* _Task_: Pull out each line of the data that contains the string "series", and treat uppercase and lowercase letters as different.

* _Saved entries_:
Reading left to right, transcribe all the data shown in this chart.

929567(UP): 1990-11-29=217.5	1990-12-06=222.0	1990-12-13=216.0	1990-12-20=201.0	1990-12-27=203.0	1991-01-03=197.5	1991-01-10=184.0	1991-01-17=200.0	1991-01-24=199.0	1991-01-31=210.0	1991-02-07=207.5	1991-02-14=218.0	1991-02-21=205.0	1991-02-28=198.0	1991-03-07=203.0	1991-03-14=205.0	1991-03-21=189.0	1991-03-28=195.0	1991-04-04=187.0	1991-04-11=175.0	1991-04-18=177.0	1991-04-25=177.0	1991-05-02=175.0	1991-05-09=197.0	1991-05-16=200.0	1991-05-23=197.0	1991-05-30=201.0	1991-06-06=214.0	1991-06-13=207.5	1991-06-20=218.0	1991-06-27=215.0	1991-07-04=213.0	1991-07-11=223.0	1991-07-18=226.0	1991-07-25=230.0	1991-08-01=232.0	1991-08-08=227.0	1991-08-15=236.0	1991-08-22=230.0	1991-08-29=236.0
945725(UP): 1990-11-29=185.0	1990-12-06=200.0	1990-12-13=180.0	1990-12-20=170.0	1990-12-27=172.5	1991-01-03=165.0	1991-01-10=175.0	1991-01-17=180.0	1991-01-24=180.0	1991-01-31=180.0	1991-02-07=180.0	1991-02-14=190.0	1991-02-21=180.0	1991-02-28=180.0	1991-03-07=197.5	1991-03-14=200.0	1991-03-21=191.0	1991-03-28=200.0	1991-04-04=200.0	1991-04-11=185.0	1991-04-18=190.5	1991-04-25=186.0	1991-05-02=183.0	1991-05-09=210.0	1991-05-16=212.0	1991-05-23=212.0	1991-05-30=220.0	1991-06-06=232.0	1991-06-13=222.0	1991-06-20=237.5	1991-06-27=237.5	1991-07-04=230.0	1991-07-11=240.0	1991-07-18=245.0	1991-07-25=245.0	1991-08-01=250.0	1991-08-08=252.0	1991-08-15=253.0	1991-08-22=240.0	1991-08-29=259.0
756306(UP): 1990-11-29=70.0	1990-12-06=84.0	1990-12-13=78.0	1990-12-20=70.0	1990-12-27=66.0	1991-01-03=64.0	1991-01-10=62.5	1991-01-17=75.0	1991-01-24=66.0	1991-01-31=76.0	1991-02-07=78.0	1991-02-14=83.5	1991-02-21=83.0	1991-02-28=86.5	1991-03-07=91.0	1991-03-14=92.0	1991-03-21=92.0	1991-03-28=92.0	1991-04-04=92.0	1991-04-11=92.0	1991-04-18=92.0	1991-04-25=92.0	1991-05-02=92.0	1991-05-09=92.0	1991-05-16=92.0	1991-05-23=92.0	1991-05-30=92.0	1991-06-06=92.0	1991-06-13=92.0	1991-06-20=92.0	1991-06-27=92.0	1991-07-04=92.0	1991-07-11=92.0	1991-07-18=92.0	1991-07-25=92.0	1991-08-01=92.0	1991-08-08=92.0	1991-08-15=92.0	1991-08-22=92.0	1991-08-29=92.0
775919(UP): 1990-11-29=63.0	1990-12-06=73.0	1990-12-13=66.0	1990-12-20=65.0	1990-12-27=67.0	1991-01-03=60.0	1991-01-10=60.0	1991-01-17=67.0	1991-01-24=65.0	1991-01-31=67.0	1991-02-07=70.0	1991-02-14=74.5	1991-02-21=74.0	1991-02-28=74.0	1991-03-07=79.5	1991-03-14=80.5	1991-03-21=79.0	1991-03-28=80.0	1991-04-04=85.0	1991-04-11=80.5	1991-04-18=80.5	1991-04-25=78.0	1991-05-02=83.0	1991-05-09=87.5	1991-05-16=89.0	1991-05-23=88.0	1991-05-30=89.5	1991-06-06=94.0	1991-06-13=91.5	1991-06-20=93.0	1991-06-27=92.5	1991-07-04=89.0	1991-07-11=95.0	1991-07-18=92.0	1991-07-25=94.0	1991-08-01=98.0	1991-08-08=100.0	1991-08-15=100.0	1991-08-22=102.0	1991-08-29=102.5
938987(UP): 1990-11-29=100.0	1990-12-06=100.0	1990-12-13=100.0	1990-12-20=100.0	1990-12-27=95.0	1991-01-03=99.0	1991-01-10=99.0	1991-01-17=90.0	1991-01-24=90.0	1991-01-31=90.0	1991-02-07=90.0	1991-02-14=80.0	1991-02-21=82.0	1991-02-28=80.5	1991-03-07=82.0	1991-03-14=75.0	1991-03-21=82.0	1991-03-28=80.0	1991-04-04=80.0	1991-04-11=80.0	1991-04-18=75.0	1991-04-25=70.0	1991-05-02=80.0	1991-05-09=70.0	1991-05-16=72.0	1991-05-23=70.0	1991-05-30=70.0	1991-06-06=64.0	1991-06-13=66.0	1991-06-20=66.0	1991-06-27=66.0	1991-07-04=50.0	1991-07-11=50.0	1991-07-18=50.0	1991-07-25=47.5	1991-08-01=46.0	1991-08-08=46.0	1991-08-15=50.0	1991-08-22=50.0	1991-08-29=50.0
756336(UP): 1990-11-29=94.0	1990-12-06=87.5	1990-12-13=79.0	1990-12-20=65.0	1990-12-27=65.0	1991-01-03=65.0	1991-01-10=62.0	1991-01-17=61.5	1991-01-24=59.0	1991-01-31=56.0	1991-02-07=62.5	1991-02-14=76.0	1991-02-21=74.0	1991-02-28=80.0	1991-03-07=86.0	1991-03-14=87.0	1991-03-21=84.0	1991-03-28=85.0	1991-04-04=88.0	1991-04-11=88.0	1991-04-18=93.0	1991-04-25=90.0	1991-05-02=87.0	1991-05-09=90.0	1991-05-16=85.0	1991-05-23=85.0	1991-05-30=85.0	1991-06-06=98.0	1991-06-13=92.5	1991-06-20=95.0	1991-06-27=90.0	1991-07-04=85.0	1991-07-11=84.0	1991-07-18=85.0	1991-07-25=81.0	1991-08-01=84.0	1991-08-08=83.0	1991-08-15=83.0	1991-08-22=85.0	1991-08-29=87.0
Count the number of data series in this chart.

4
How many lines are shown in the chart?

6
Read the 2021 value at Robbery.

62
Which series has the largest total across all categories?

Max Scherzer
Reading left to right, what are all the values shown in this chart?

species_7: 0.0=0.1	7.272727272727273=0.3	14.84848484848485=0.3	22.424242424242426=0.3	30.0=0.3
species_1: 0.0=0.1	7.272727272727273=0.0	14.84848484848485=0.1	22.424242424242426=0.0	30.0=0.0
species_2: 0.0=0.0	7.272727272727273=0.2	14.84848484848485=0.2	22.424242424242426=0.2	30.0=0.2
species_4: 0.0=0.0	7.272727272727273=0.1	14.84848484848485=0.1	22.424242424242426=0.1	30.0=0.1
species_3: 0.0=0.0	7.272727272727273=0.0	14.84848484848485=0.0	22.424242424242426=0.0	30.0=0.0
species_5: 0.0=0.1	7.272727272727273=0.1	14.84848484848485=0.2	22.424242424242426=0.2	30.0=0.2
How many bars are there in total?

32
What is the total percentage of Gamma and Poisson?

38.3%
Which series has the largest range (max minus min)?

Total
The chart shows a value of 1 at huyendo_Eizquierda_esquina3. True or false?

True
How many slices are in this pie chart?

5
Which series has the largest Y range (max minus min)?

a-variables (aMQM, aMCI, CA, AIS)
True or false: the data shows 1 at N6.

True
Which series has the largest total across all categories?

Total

* _Exercise output_:
Count the number of data series in this chart.
Which series has the largest total across all categories?
Which series has the largest range (max minus min)?
Which series has the largest Y range (max minus min)?
Which series has the largest total across all categories?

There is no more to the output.